Open .github/workflows/arksim.yml and update the two TODO sections:Start agent server — replace with your framework’s startup command:
- name: Start agent server
  run: uvicorn my_agent:app --host 0.0.0.0 --port 8888 &
  env:
    OPENAI_API_KEY: ${{ secrets.OPENAI_API_KEY }}
Wait for agent — update the health-check URL if your server uses a different route:
- name: Wait for agent to be healthy
  run: |
    for i in $(seq 1 30); do
      if curl -sf http://localhost:8888/health > /dev/null 2>&1; then
        exit 0
      fi
      sleep 2
    done
    exit 1
6

Add GitHub secrets

In your repo → Settings → Secrets and variables → Actions:
SecretPurpose
OPENAI_API_KEYLLM ArkSim uses to evaluate your agent
AGENT_API_KEY(optional) API key your agent server needs
7

Push

The workflow triggers automatically on every push to main and on every PR. The job passes or fails based on your configured thresholds.

Quality gates

Configure pass/fail thresholds in your config or test file. If any gate is not met the job fails.

Per-metric thresholds

Fail if any conversation’s per-metric score falls below the minimum. Built-in turn-level metrics use a 1–5 scale; goal_completion and overall_score use 0–1:
numeric_thresholds:
  overall_score: 0.6
  goal_completion: 0.8
  faithfulness: 3.5
  helpfulness: 3.0

Qualitative failure labels

Fail if any evaluated turn returns one of these labels:
qualitative_failure_labels:
  agent_behavior_failure: ["false information", "disobey user request"]
  prohibited_statements: ["violated"]
See Threshold Gates for the full reference on all three gate types.

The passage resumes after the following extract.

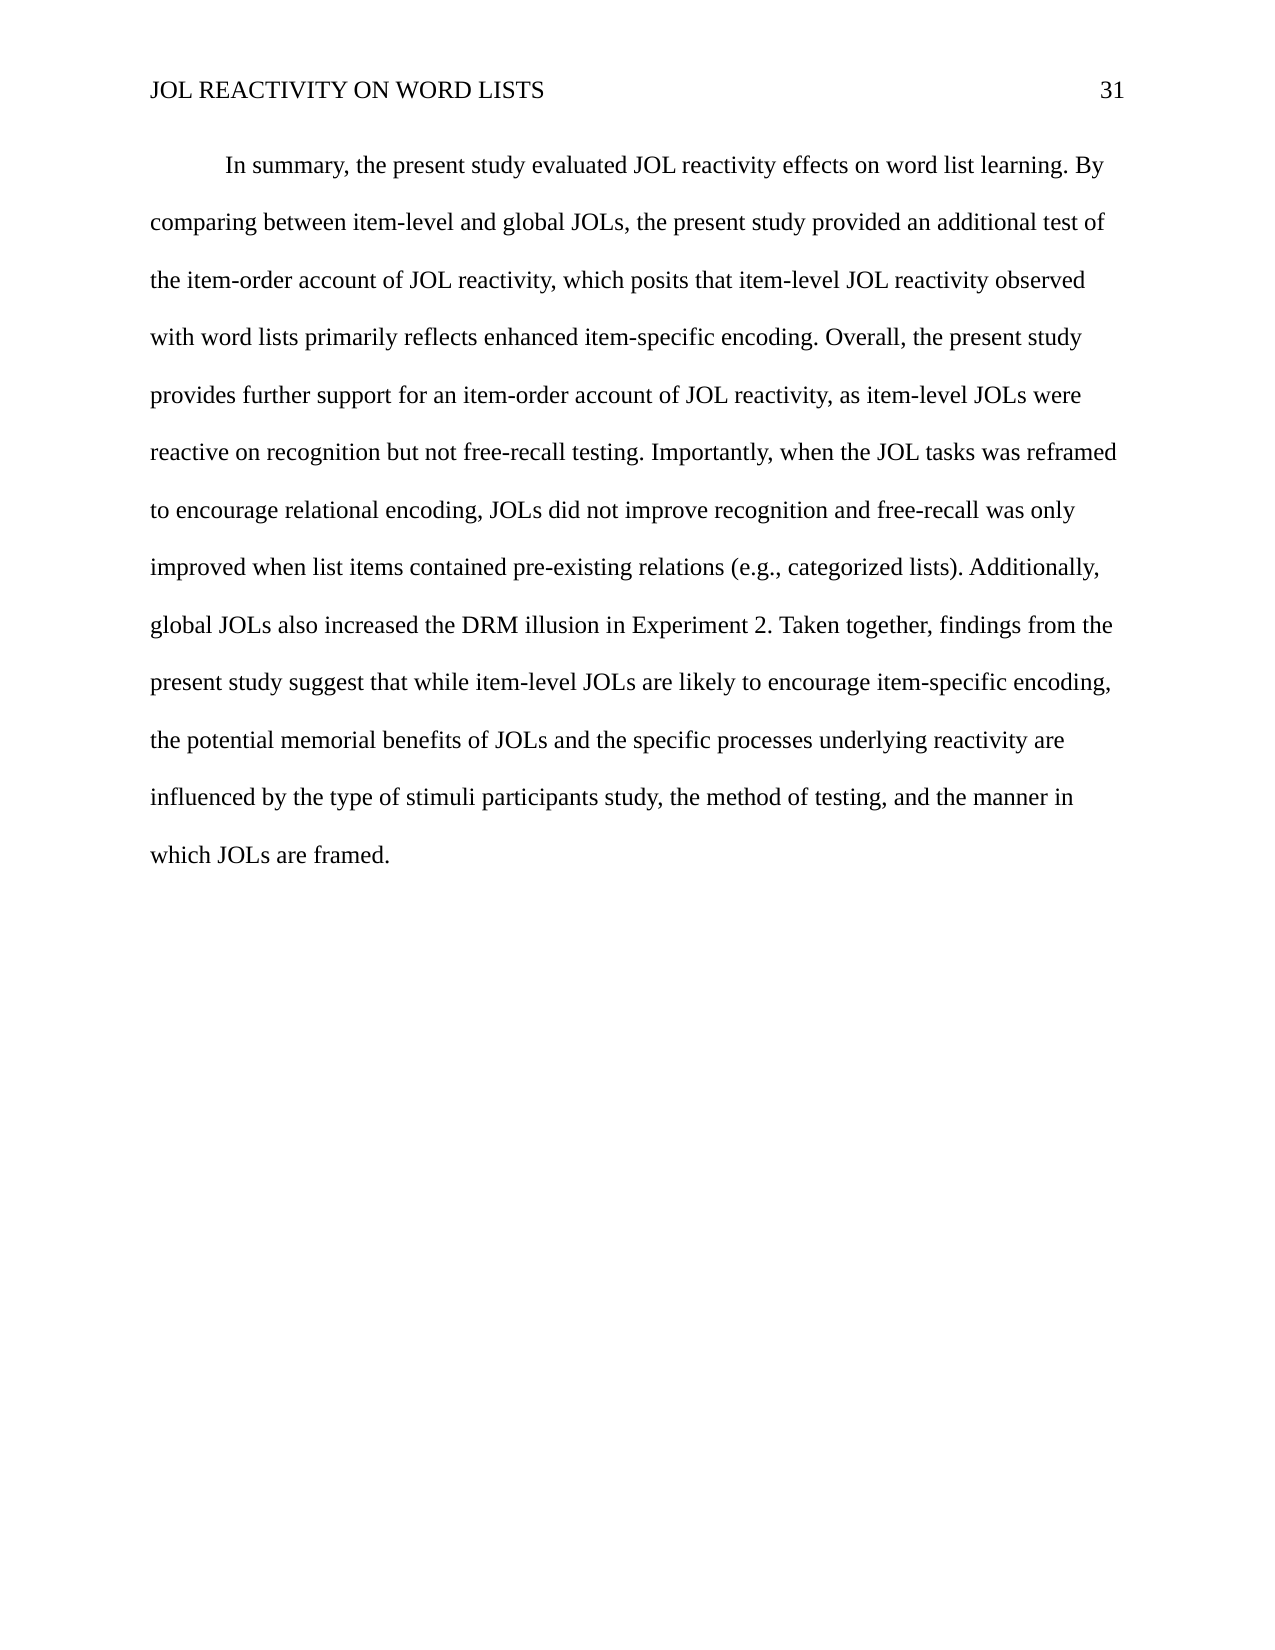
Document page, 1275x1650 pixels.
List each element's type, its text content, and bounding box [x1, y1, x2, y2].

text In summary, the present study evaluated JOL reactivity effects on word list learning. By comparing between item-level and global JOLs, the present study provided an additional test of the item-order account of JOL reactivity, which posits that item-level JOL reactivity observed with word lists primarily reflects enhanced item-specific encoding. Overall, the present study provides further support for an item-order account of JOL reactivity, as item-level JOLs were reactive on recognition but not free-recall testing. Importantly, when the JOL tasks was reframed to encourage relational encoding, JOLs did not improve recognition and free-recall was only improved when list items contained pre-existing relations (e.g., categorized lists). Additionally, global JOLs also increased the DRM illusion in Experiment 2. Taken together, findings from the present study suggest that while item-level JOLs are likely to encourage item-specific encoding, the potential memorial benefits of JOLs and the specific processes underlying reactivity are influenced by the type of stimuli participants study, the method of testing, and the manner in which JOLs are framed. [150, 150, 1125, 869]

Viewing the evaluation report

After every run — pass or fail — two artifacts are uploaded so you can inspect results regardless of outcome.
  1. Open the workflow run in GitHub Actions.
  2. Scroll to Artifacts at the bottom.
  3. Download arksim-html-report → unzip → open final_report.html in your browser.
  4. Download arksim-full-results for the raw simulation and evaluation JSONs (useful for programmatic analysis or diffing metric trends across runs).
The HTML report shows metric averages, per-conversation scores, and the top failure patterns, giving you enough context to know exactly what to fix.